Despite dizzying advances in information and communication technology, there is no magic wand that can be waved and instantly filter fake from real, reliable news. But social media platforms and news organizations are moving to address the problem.

Working for a newspaper, I should be happy that the proliferation of fake news on social media is driving people back to traditional or legacy media, where journalists have the constant burden of accountability and the need for accuracy, fact-checking and fairness.

Fewer people are using online ad blockers these days, according to a study conducted by the Reuters Institute. Thanks to fake news, people are willing to pay for reliable news.

Facebook has a personal stake in combating fake news. The Reuters study showed public trust in social media declining in the US and UK, two of the most mature news consuming markets, with people’s trust in social media only about half the trust in conventional media.
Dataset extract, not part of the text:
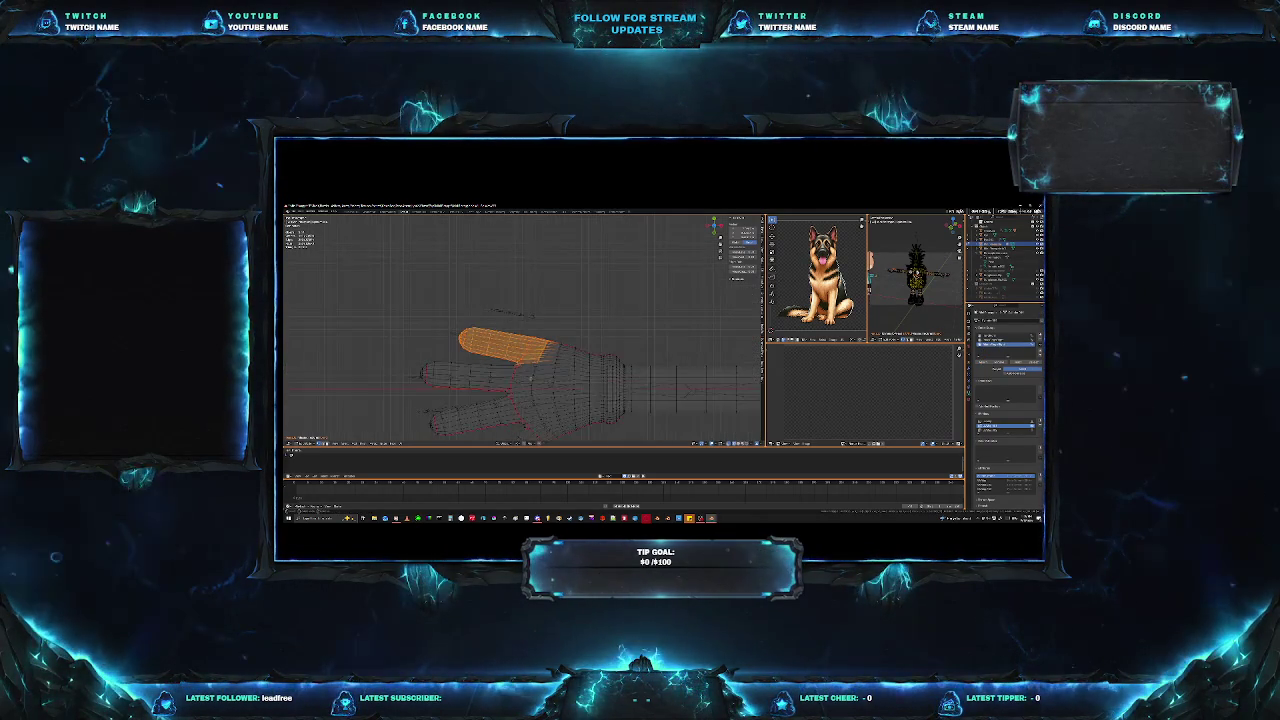
pyautogui.moveTo(533, 378); pyautogui.dragTo(591, 356, button='middle')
People are also increasingly getting news from personal messaging apps such as Viber instead of social media, according to the Reuters Institute.
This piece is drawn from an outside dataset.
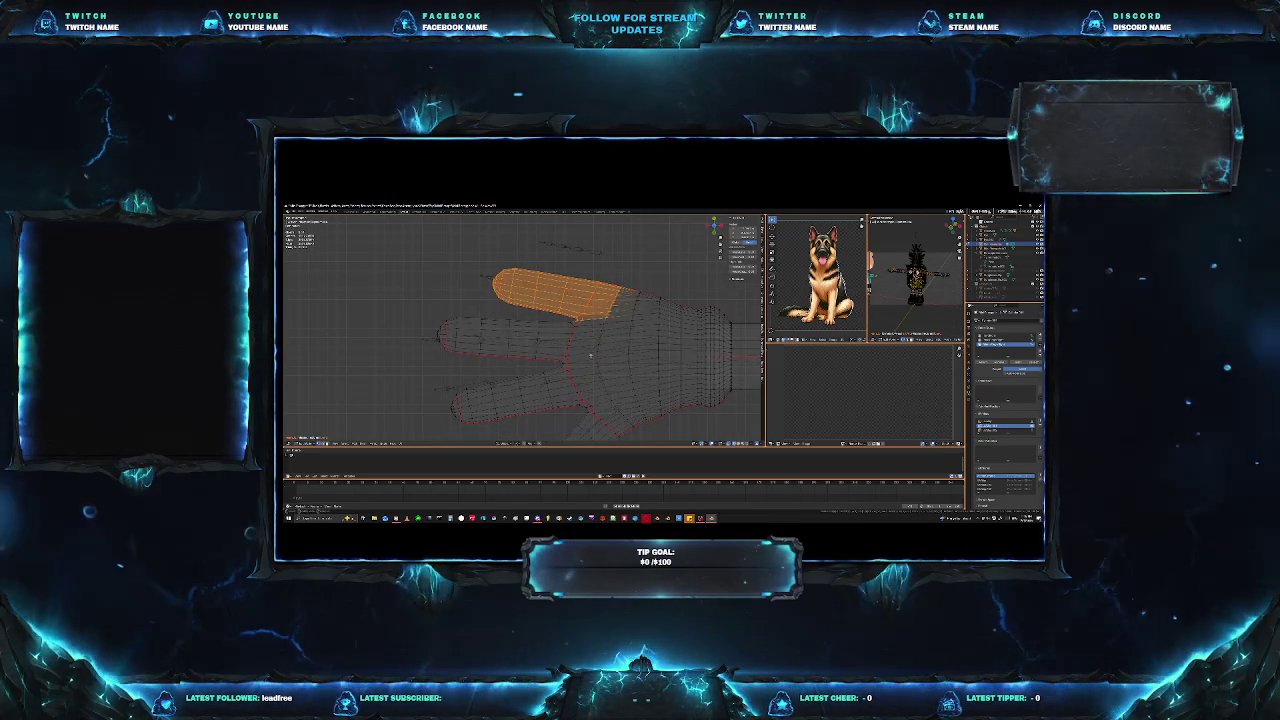
pyautogui.press('alt+a')
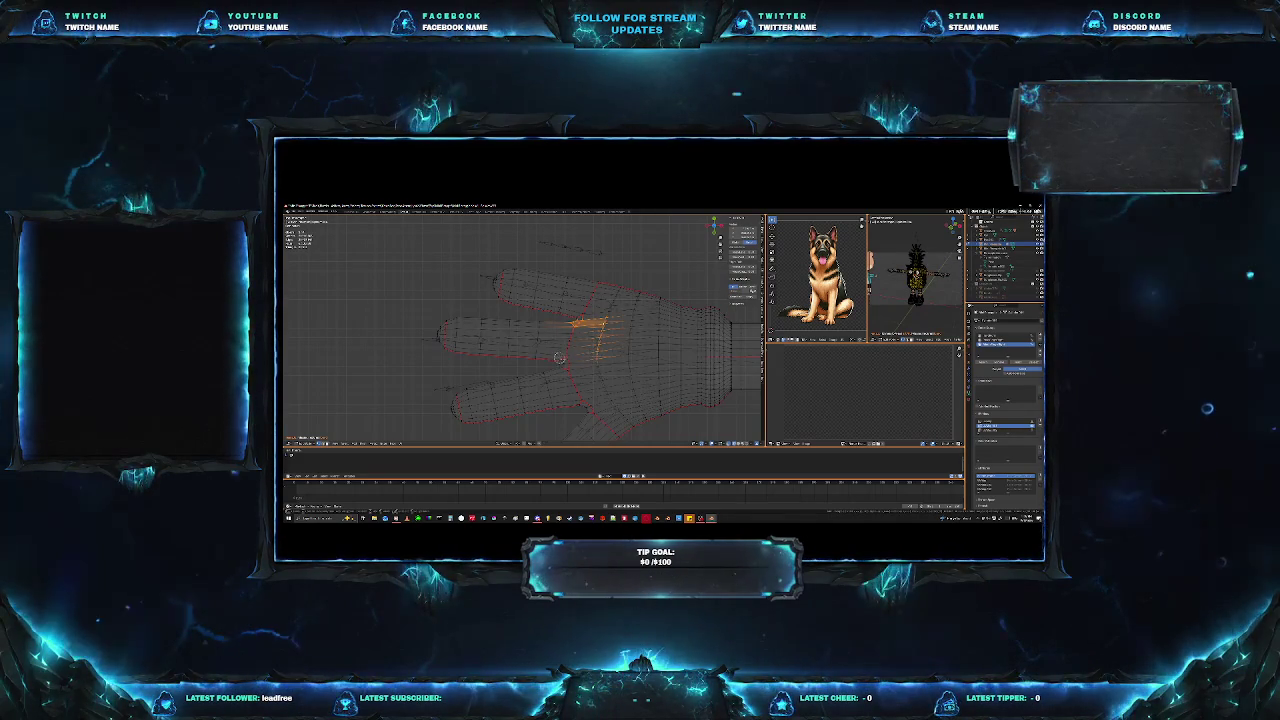
pyautogui.keyDown('shift'); pyautogui.click(565, 353); pyautogui.keyUp('shift')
In the digital media industry, such a trend, left unchecked, can be irreversible and spell doom even for industry leaders. An industry giant that fails to keep up and adapt can go bankrupt virtually overnight. 

So we believed Brown when she told us, “Our interests in this are all aligned. This has to be a joint effort.”

* * *

Technology also makes conventional media vulnerable to fake news. Everyone makes mistakes; traditional media can also slip. In the ancient days, we called it a bum steer – nakuryente. Technology has made the risks higher. So journalists and media companies have a stake in fighting fake news. Around the world, we’re all looking for sustainable business models.

“There’s no silver bullet. There’s no one size fits all,” Brown told us. “But I think journalism has to be in a healthy place.”

Social media platforms and traditional media are also partnering to deal with the news consumption side. This means educating readers and viewers.

News literacy was a buzz phrase at the just concluded GEN summit. The goal is to help people to be discerning about information they read or, as Brown put it, “to make informed judgments about what they’re reading online.” “We’re just getting started,” Brown, a journalist for 20 years before joining Facebook, said. The ongoing collaborative efforts, she said, aim to secure “a future where quality journalism not only survives but also thrives.”

What technology cannot kill is old-fashioned journalism. Regardless of the medium or the platform, news will still have to be based on what we were taught in journalism school: hard facts, informed perspective and nuance, fairness. Only credible news can survive.